■ TASK
Write a continuation of the opinion piece on the phrase "Team Australia," beginning after its last sentence.

■ EXTRACT PROVIDED
»»
In the wake of distressing news of James Foley's murder this week by ISIS terrorists, I venture critically to visit the concept of Team Australia, a phrase launched by the Prime Minister a few weeks ago during the debate on weakening the anti-racial vilification laws, and in recent days revived in the context of proposed tougher new anti-terrorism laws ('everybody faces the choice now whether to join Team Australia').
Team Australia, as the term is employed by the Prime Minister, is the antithesis of multicultural Australia. No amount of explanatory glossing or qualification ('whatever your background, we want you on Team Australia') can escape the fact that the term divides people into Us and Them.
It postulates that the world is a competitive environment of nations that win or lose. We are being encouraged to get on the winning team. Games can be friendly or unfriendly, but they are unavoidably about winning or losing. You can't belong to Team Australia and at the same time belong to Team Italy or Team China or Team India , or even Team Israel. You can't play for Team Australia and play for Team Islam or Team Hinduism, because Australia is a Christian (or occasionally a Judaeo-Christian) society. You have to choose your primary loyalty or affiliation: 'He who is not with us is against us'. The more one unpacks the term Team Australia, the nastier it gets.
««
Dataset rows
»»
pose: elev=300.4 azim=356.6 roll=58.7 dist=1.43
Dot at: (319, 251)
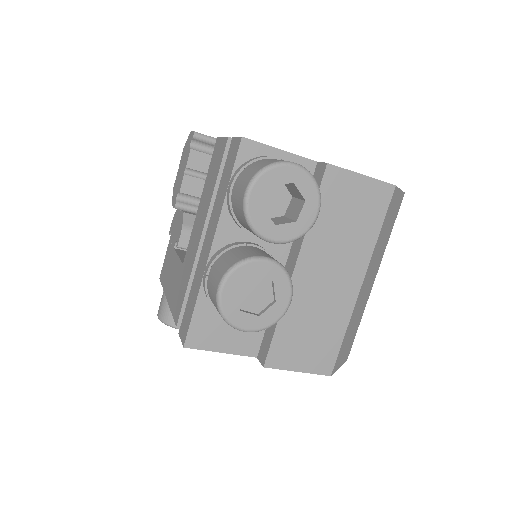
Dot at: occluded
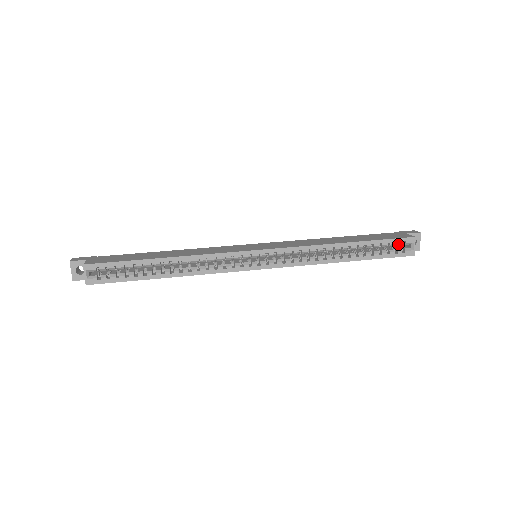
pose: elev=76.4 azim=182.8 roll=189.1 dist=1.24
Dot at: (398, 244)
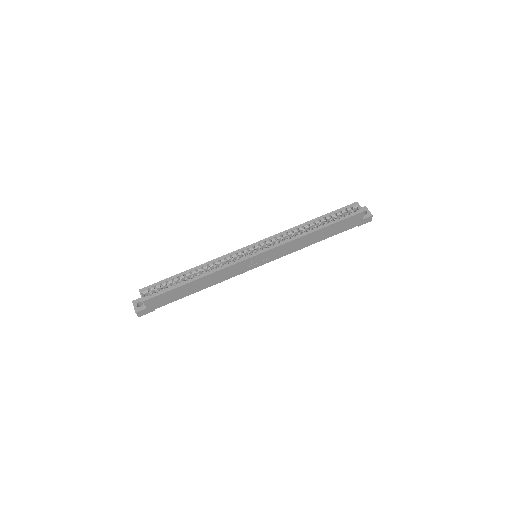
Dot at: (348, 210)
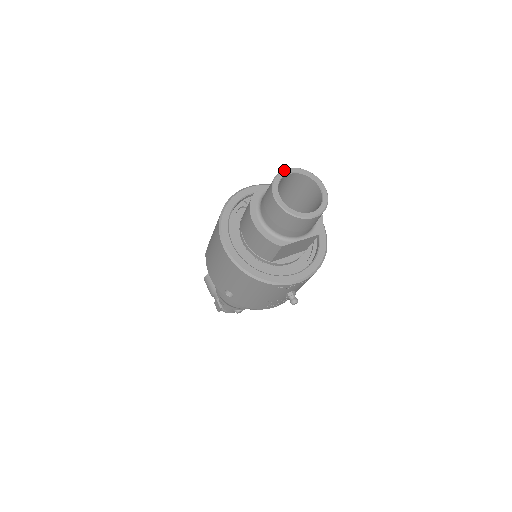
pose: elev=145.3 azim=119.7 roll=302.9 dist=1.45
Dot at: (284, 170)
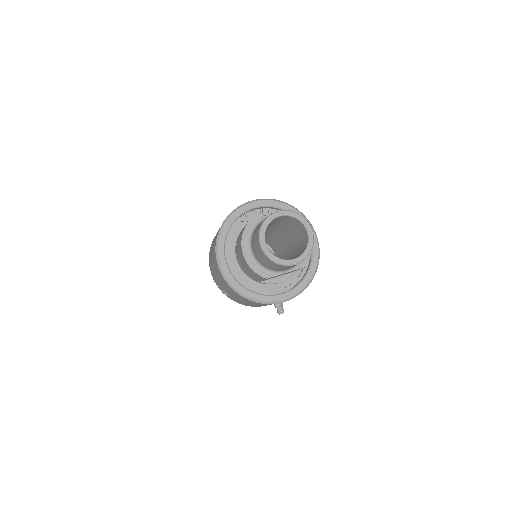
Dot at: (274, 213)
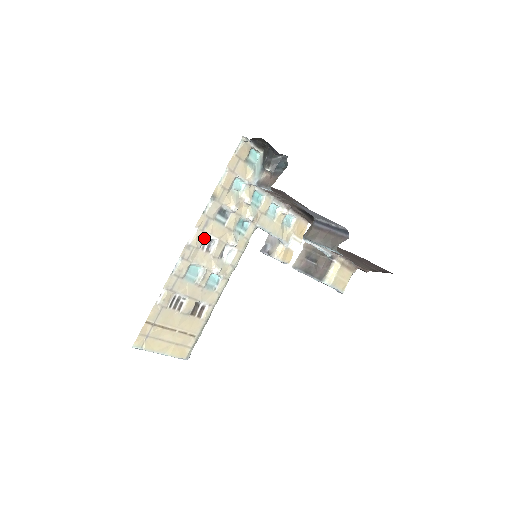
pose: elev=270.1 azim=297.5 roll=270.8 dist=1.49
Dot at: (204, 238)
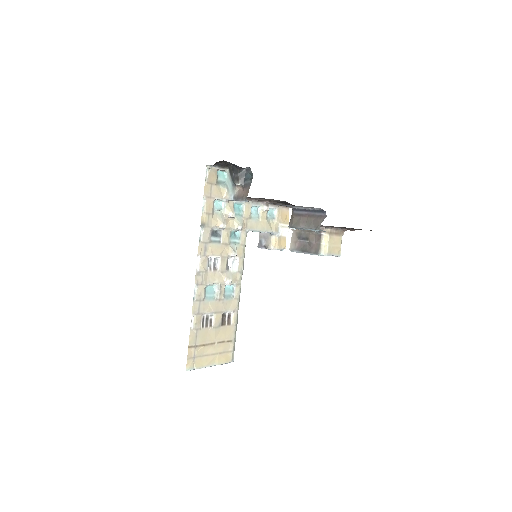
Dot at: (208, 260)
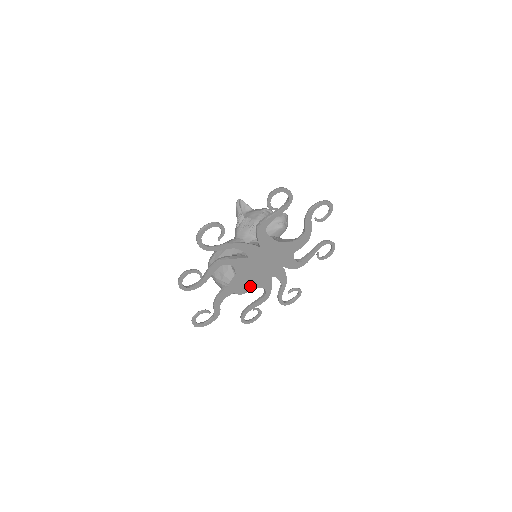
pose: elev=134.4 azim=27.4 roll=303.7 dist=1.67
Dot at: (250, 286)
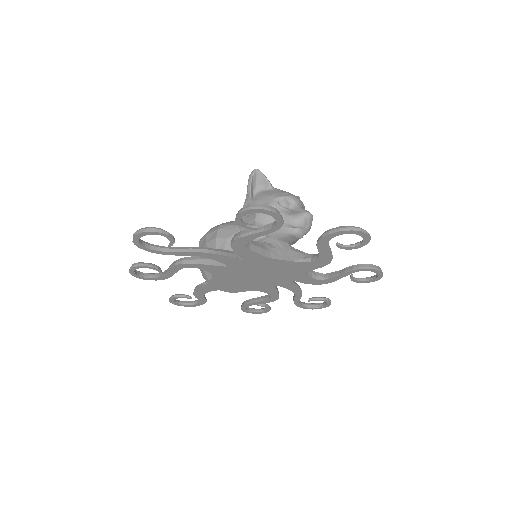
Dot at: (243, 288)
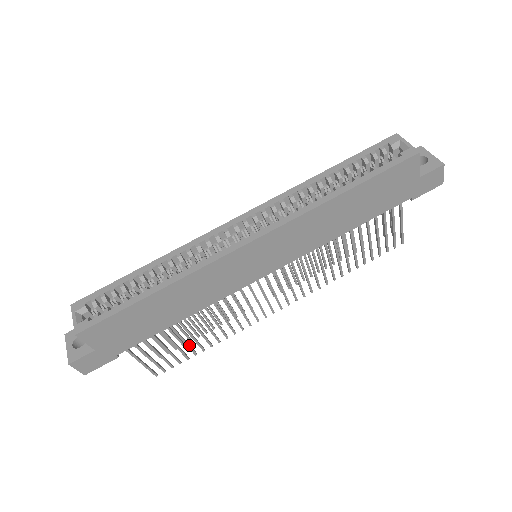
««
■ OUTPUT BELOW
The wisdom and humanity of multiculturalism is that it recognises the reality that people's loyalties and affiliations are complex and often contradictory. We live with and celebrate those contradictions. For example, by virtue of my birth, citizenship and ethno-religious background, I could be said to belong to Team Australia, Team Christianity, Team Judaism and Team Ireland. I'm still not sure if I am on Team Labor or Team Greens, and probably never will be now.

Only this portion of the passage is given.